_TASK STATEMENT_. Once the line containing "Name | Type | Description | Notes" is found, return it and every line that follows, up to and including the final line of the material, exactly as written.

_EXERCISE MATERIAL_.

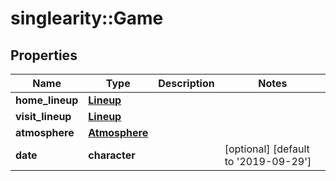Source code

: # singlearity::Game

## Properties
Name | Type | Description | Notes
------------ | ------------- | ------------- | -------------
**home_lineup** | [**Lineup**](Lineup.md) |  | 
**visit_lineup** | [**Lineup**](Lineup.md) |  | 
**atmosphere** | [**Atmosphere**](Atmosphere.md) |  | 
**date** | **character** |  | [optional] [default to &#39;2019-09-29&#39;]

_TASK RESULT_.
Name | Type | Description | Notes
------------ | ------------- | ------------- | -------------
**home_lineup** | [**Lineup**](Lineup.md) |  | 
**visit_lineup** | [**Lineup**](Lineup.md) |  | 
**atmosphere** | [**Atmosphere**](Atmosphere.md) |  | 
**date** | **character** |  | [optional] [default to &#39;2019-09-29&#39;]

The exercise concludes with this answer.